AJR  Features
From AJR,   February/March 2012

Remembering Two Splendid Journalists   

Marie Colvin, Anthony Shadid and the commitment to report the truth no matter the danger. Fri., February 24, 2012.

By Sherry Ricchiardi
Sherry Ricchiardi (sricchia@iupui.edu) is an AJR senior contributing writer.     


A note on the stoop of the stylish two-story brick house in Silver Spring, Maryland, instructed visitors to knock because the doorbell wasn't working. After a minute of loud pounding, it was obvious. Anthony Shadid had forgotten about our interview.

Then, suddenly, he swept in. He brought his car to a screeching halt in the driveway, hopped out and apologized profusely. He'd taken his two-year-daughter, Laila, to the babysitter's and lingered over the goodbye. That afternoon, he was heading back to Baghdad for the Washington Post.

Laila didn't shed tears when he kissed her and walked away, he said. Instead, she reminded him, "Bring me presents, Daddy."

The worst part of his job wasn't dodging bullets, bombs and terrorists in Afghanistan, Iraq and the West Bank, Shadid explained over a cup of strong coffee in March 2004. It was the hardship on his loved ones.

When his cell phone rang, he glanced at the caller ID. "Sorry, I have to take this. It's my father," he said as he stepped into an adjoining room.

I have interviewed dozens of war correspondents for AJR over the past two decades, and there has been one noticeable trend: Many of them describe a magnetic draw to the work they do, as well as a willingness to make extraordinary sacrifices to fulfill that destiny.

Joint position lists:

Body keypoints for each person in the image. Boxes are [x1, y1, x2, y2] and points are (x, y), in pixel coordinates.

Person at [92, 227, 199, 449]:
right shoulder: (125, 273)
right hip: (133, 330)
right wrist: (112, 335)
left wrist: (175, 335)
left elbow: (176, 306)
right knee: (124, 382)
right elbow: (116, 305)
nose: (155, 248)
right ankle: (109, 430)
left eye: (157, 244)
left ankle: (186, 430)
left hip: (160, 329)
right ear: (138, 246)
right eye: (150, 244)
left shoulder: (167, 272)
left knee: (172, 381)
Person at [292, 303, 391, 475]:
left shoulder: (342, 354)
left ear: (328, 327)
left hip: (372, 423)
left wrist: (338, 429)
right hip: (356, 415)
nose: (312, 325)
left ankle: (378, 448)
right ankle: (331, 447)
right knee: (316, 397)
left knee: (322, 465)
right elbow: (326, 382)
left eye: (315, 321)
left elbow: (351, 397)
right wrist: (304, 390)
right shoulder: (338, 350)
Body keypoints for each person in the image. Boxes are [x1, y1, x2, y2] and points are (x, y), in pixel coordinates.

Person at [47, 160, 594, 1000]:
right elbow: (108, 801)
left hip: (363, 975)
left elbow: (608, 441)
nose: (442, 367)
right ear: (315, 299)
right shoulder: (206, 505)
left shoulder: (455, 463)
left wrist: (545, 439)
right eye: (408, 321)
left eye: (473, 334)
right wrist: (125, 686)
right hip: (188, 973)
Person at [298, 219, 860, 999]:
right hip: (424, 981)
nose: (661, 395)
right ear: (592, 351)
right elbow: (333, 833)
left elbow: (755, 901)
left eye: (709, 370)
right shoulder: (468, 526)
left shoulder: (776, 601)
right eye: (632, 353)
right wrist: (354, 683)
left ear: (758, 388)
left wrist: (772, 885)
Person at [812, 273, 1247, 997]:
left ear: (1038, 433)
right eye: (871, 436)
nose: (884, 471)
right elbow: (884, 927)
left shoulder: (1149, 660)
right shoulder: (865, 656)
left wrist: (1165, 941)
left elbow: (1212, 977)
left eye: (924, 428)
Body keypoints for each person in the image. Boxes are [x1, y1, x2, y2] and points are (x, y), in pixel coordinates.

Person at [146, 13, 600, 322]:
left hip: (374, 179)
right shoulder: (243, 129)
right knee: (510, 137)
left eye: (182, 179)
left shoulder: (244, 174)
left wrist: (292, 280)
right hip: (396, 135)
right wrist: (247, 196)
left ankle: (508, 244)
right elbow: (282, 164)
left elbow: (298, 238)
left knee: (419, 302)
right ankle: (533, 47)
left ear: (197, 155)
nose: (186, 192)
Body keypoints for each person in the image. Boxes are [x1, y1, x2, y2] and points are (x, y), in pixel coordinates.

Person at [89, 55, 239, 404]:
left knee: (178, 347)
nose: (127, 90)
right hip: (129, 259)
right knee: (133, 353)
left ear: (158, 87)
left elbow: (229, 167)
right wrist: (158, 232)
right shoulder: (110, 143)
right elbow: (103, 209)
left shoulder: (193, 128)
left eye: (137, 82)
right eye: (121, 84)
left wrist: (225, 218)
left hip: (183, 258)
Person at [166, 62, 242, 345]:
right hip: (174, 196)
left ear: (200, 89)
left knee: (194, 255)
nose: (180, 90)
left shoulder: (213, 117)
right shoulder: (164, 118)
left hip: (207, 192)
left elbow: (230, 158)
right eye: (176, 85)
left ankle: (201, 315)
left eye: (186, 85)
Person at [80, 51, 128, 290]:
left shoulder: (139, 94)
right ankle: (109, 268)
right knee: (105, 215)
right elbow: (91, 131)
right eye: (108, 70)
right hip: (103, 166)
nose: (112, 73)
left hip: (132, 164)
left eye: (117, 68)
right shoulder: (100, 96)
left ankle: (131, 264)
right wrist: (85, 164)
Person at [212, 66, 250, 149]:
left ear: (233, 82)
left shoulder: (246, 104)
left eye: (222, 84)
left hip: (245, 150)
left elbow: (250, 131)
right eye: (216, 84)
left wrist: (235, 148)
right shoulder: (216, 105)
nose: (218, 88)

INSTRUCTIONS:
(A) In the article remembering Marie Colvin and Anthony Shadid, what did Shadid say was the worst part of his job?
(B) Carry on the article remembering Marie Colvin and Anthony Shadid, starting right after its last sentence.

TASK-BY-TASK RESULTS:
(A) The hardship on his loved ones.

(B)
Whether traversing icy mountains with Chechen rebels or traveling with a band of smugglers to steal into Syria, these journalists are willing to risk their lives to communicate the gritty truth and agony of armed conflict. It's not about machismo. It's about getting the story.

The day before she was killed, war correspondent Marie Colvin, 56, told the BBC and CNN that she had seen a two-year-old fatally wounded in the besieged Syrian town of Homs. "Absolutely horrific. His little tummy kept heaving until he died," Colvin reported. One of her last stories described the terror of civilians trapped by weeks of artillery bombardment.

She lost her life on February 22, along with French photojournalist Remi Ochlik, 28, when the Syrian army shelled the makeshift media center where they were working. Colvin was from Oyster Bay, New York, and a Yale University graduate.

When journalists cross into conflict zones, they are vulnerable on every front, from religious fanatics, armed militants, criminals and government forces to unforeseen and unpredictable threats. Shadid, 43, was captured and beaten by Muammar Gaddafi's forces during the fighting in Libya last year. In 2002, he was wounded in the West Bank. But, it wasn't a bullet that ultimately took him down.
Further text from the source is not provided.